La sagesse est-elle soluble dans le rock? Vaste question à laquelle Gourmet Délice n'a qu'une ébauche de réponse. Dans l'album Vile et fantastique, il est évident que Le nombre a baissé d'un cran la masse de décibels. Mais ce n'est qu'un leurre, prétend le musicien.

«Oui, les rockeurs vieillissent, je l'admets, concède le bassiste. Pour ce qui est de la facture du disque, les textes, c'est tout naturellement qu'on s'est éloigné d'un rock qui bûche, sans textures, sans finesse. Rien de prémédité là-dedans. On ne s'est pas dit : «On évite de mettre des cymbales qui éclatent mur à mur...»

 

«Je crois que Vile et fantastique ressemble davantage à notre premier album, ajoute Gourmet. Le chanteur Ludwig Wax, qui signe les textes, pousse ses mots d'une voix encore plus lugubre, maintenant qu'il ne hurle plus pour suivre les guitares de Jean-Philippe «Dynamite» Roy, réalisateur de l'album.»

Il y a même des claviers et synthétiseurs sur ce disque! «Ça, c'est Alex McMahon, qui nous a retrouvés en studio» à Saint-Cloud, en banlieue de Paris. Enregistré d'abord en France à l'hiver 2008, le disque était initialement destiné à un label français qui avait appris à connaître les membres du groupe au fil de cette quarantaine de concerts offerts en Europe, entre 2003 et 2007.

«Le disque devait paraître là-bas l'automne dernier sur l'étiquette Boxson, explique Gourmet. Finalement, on s'attend à ce qu'il ne sorte qu'à l'automne, peut-être même l'hiver prochain. Question de circonstances : l'industrie de la musique est durement touchée, là- bas. Ce n'est pas simple de monter une tournée dans ces conditions...»

Une vocation

Gourmet sait de quoi il parle. L'industrie de la musique, il en a fait son métier ces dernières années. Le rock serait alors sa vocation; le business, une nécessité.

En 2004, peu après la sortie du remarqué Scénario Catastrophe, le groupe était à la fois confronté aux embûches d'un groupe rock qui n'accepte aucun compromis stylistique (lire : pas de radio commerciale) et au départ du chanteur Wax, parti séjourner en Afrique. Le comble du comble, Gourmet s'est brisé un bras, qui fut immobilisé pendant plusieurs semaines. Ça ne fait pas un groupe rock très vigoureux, tout ça.

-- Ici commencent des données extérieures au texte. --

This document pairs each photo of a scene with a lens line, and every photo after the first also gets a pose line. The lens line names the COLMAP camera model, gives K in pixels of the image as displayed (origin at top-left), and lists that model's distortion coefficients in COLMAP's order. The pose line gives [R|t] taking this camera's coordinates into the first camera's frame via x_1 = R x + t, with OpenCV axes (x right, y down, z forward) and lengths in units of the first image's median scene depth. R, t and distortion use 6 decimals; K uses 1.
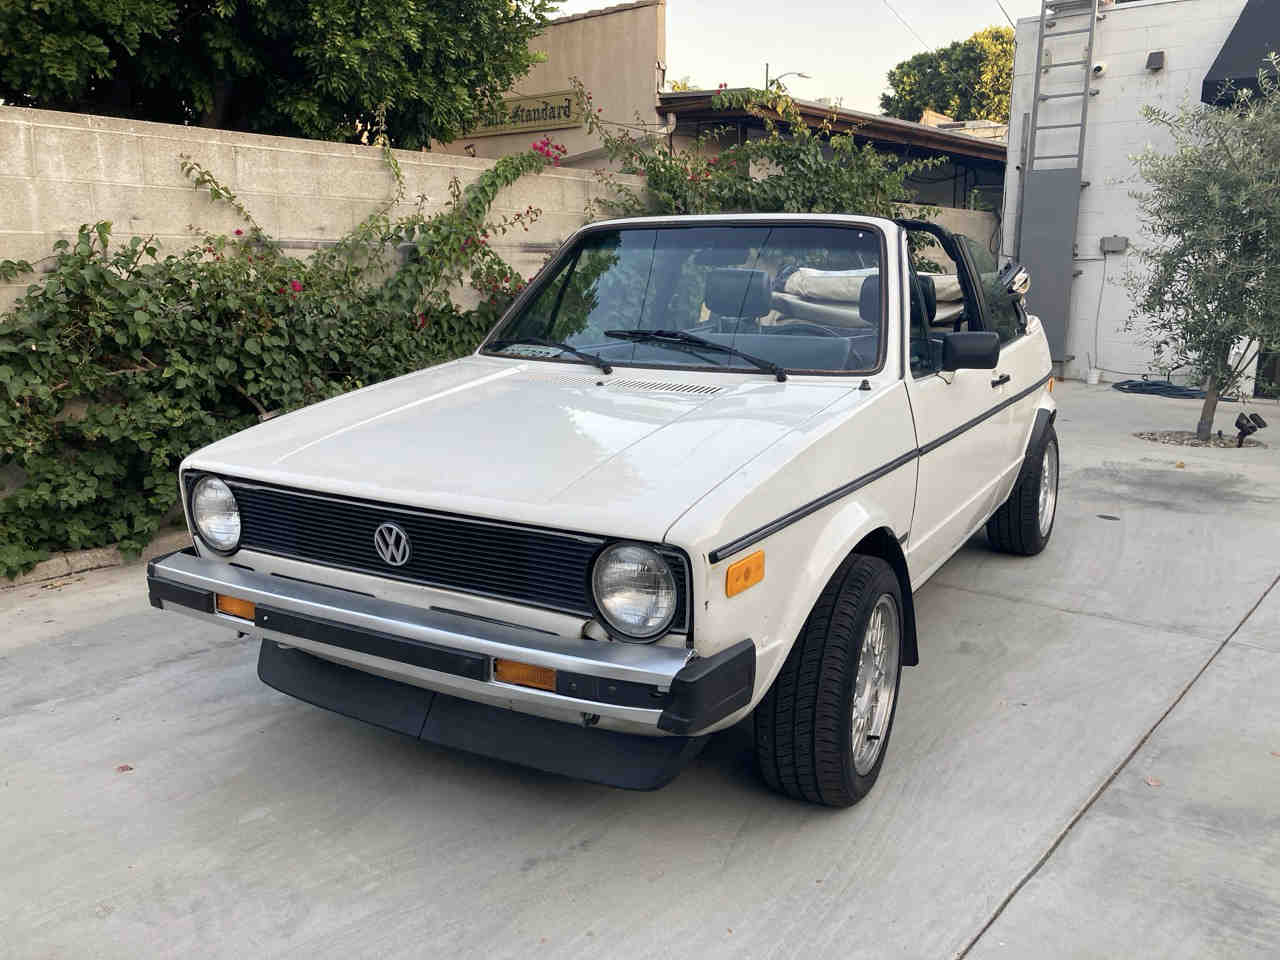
lens RADIAL K [[1056.7, 0, 640.0], [0, 1056.7, 480.0], [0, 0, 1]] dist [0.018467, -0.010273]
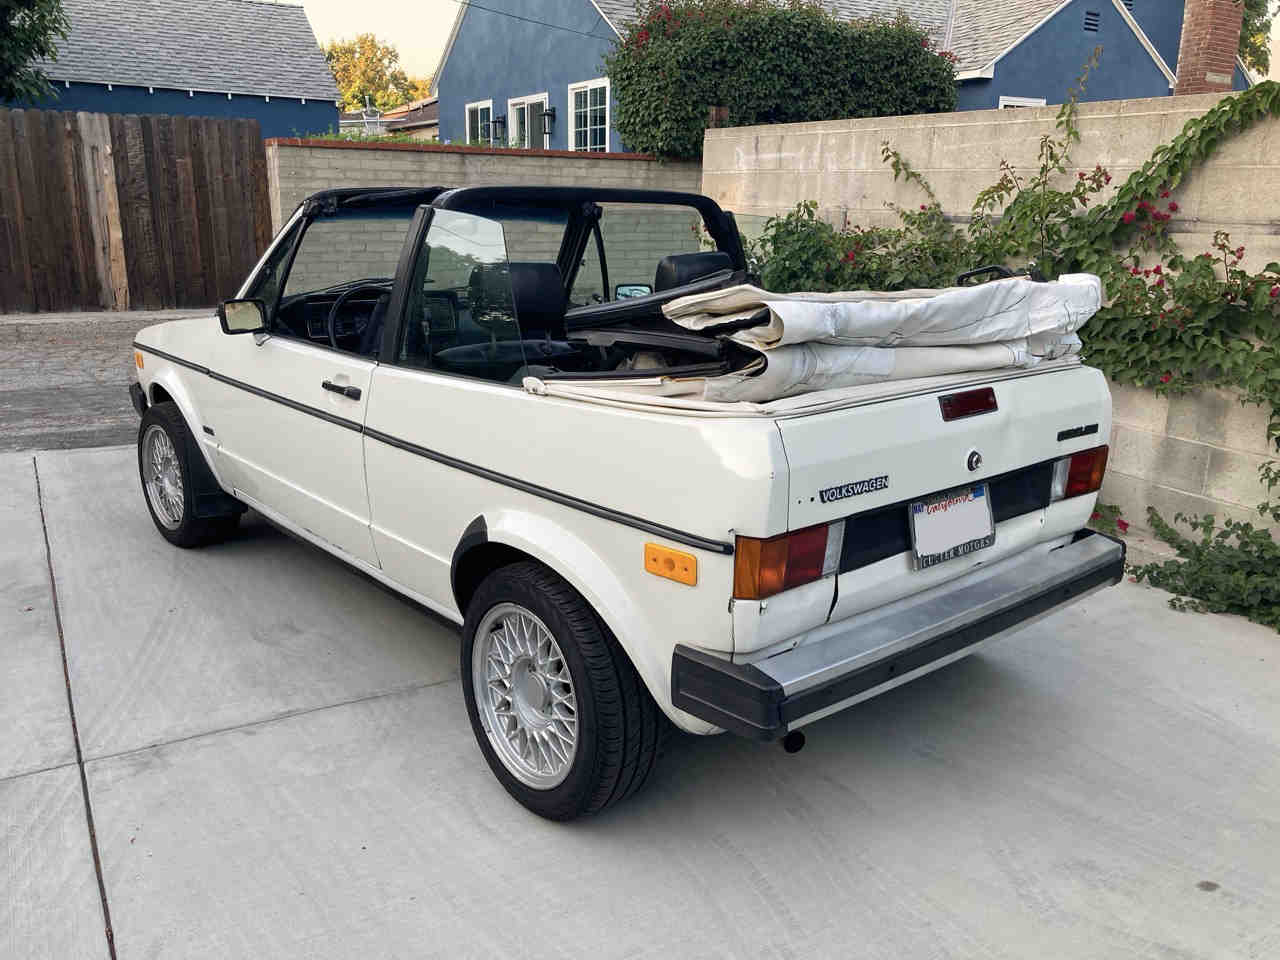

«Plutôt que de m'enfermer chez moi à m'arracher les cheveux en me demandant comment j'allais faire fonctionner tout ça, le groupe, mon label, j'ai décidé de me grouiller.» Au fil de discussions avec un manager, Yanick Masse, et un confrère musicien, Jean-Christian Aubry, un constat : il fallait s'associer, monter une structure et apprendre à s'occuper de leurs affaires.

Au début, Bonsound était une affaire de famille qui s'occupait de groupes de l'underground directement liés aux trois apprentis businessmen : Le nombre, Gwenwed, les Breastfeeders. Cinq ans plus tard, l'entreprise compte sept employés, fait de la gestion de carrière, de la promotion, du booking de spectacles et chapeaute trois labels, Proxénett (Philippe B), Blow the Fuse (Le nombre) et Bonsound Records (Radio Radio, Yann Perreau...).

«Ce n'est pas un problème de jouer dans un groupe et de faire rouler Bonsound, surtout parce que y'a une équipe solide qui travaille dans l'entreprise», dit Gourmet.